Copy out the following lines character for character, keeping their order and line breaks unchanged.
** Available records follows **
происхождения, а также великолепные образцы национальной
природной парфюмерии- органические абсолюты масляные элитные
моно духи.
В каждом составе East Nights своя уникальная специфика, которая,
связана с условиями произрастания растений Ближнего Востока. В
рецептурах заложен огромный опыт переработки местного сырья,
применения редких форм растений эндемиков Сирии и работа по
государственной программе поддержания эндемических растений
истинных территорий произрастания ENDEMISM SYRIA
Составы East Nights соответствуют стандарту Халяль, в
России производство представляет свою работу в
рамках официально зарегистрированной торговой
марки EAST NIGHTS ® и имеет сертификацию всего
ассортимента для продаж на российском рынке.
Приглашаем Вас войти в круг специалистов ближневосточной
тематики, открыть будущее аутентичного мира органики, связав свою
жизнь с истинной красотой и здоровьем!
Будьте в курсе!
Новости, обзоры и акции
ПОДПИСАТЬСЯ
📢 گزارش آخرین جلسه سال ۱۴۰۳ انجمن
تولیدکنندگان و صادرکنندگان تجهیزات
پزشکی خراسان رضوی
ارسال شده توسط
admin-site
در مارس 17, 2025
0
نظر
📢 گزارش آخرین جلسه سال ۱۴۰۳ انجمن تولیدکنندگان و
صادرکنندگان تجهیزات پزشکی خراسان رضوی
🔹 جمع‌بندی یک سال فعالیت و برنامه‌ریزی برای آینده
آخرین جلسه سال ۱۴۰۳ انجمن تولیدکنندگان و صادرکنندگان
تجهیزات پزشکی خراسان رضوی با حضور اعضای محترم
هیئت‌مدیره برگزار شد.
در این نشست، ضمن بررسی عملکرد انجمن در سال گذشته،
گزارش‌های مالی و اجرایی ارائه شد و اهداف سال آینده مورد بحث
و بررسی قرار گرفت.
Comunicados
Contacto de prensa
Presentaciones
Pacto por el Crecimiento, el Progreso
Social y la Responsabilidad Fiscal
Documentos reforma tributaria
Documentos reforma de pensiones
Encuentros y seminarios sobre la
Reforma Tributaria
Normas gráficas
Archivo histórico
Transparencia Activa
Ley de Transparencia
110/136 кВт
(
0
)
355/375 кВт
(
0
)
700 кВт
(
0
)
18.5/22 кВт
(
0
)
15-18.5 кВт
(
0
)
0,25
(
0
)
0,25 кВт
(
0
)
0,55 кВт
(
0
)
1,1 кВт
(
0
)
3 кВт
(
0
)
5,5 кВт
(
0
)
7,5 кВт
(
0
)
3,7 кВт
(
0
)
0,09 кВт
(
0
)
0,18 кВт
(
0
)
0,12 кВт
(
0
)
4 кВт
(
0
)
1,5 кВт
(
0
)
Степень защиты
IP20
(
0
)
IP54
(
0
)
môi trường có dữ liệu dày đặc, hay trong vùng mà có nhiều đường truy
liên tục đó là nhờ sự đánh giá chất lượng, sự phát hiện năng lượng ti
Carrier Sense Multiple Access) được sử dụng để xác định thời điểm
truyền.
** End of Available records **
**Your response:**
происхождения, а также великолепные образцы национальной
природной парфюмерии- органические абсолюты масляные элитные
моно духи.
В каждом составе East Nights своя уникальная специфика, которая,
связана с условиями произрастания растений Ближнего Востока. В
рецептурах заложен огромный опыт переработки местного сырья,
применения редких форм растений эндемиков Сирии и работа по
государственной программе поддержания эндемических растений
истинных территорий произрастания ENDEMISM SYRIA
Составы East Nights соответствуют стандарту Халяль, в
России производство представляет свою работу в
рамках официально зарегистрированной торговой
марки EAST NIGHTS ® и имеет сертификацию всего
ассортимента для продаж на российском рынке.
Приглашаем Вас войти в круг специалистов ближневосточной
тематики, открыть будущее аутентичного мира органики, связав свою
жизнь с истинной красотой и здоровьем!
Будьте в курсе!
Новости, обзоры и акции
ПОДПИСАТЬСЯ
📢 گزارش آخرین جلسه سال ۱۴۰۳ انجمن
تولیدکنندگان و صادرکنندگان تجهیزات
پزشکی خراسان رضوی
ارسال شده توسط
admin-site
در مارس 17, 2025
0
نظر
📢 گزارش آخرین جلسه سال ۱۴۰۳ انجمن تولیدکنندگان و
صادرکنندگان تجهیزات پزشکی خراسان رضوی
🔹 جمع‌بندی یک سال فعالیت و برنامه‌ریزی برای آینده
آخرین جلسه سال ۱۴۰۳ انجمن تولیدکنندگان و صادرکنندگان
تجهیزات پزشکی خراسان رضوی با حضور اعضای محترم
هیئت‌مدیره برگزار شد.
در این نشست، ضمن بررسی عملکرد انجمن در سال گذشته،
گزارش‌های مالی و اجرایی ارائه شد و اهداف سال آینده مورد بحث
و بررسی قرار گرفت.
Comunicados
Contacto de prensa
Presentaciones
Pacto por el Crecimiento, el Progreso
Social y la Responsabilidad Fiscal
Documentos reforma tributaria
Documentos reforma de pensiones
Encuentros y seminarios sobre la
Reforma Tributaria
Normas gráficas
Archivo histórico
Transparencia Activa
Ley de Transparencia
110/136 кВт
(
0
)
355/375 кВт
(
0
)
700 кВт
(
0
)
18.5/22 кВт
(
0
)
15-18.5 кВт
(
0
)
0,25
(
0
)
0,25 кВт
(
0
)
0,55 кВт
(
0
)
1,1 кВт
(
0
)
3 кВт
(
0
)
5,5 кВт
(
0
)
7,5 кВт
(
0
)
3,7 кВт
(
0
)
0,09 кВт
(
0
)
0,18 кВт
(
0
)
0,12 кВт
(
0
)
4 кВт
(
0
)
1,5 кВт
(
0
)
Степень защиты
IP20
(
0
)
IP54
(
0
)
môi trường có dữ liệu dày đặc, hay trong vùng mà có nhiều đường truy
liên tục đó là nhờ sự đánh giá chất lượng, sự phát hiện năng lượng ti
Carrier Sense Multiple Access) được sử dụng để xác định thời điểm
truyền.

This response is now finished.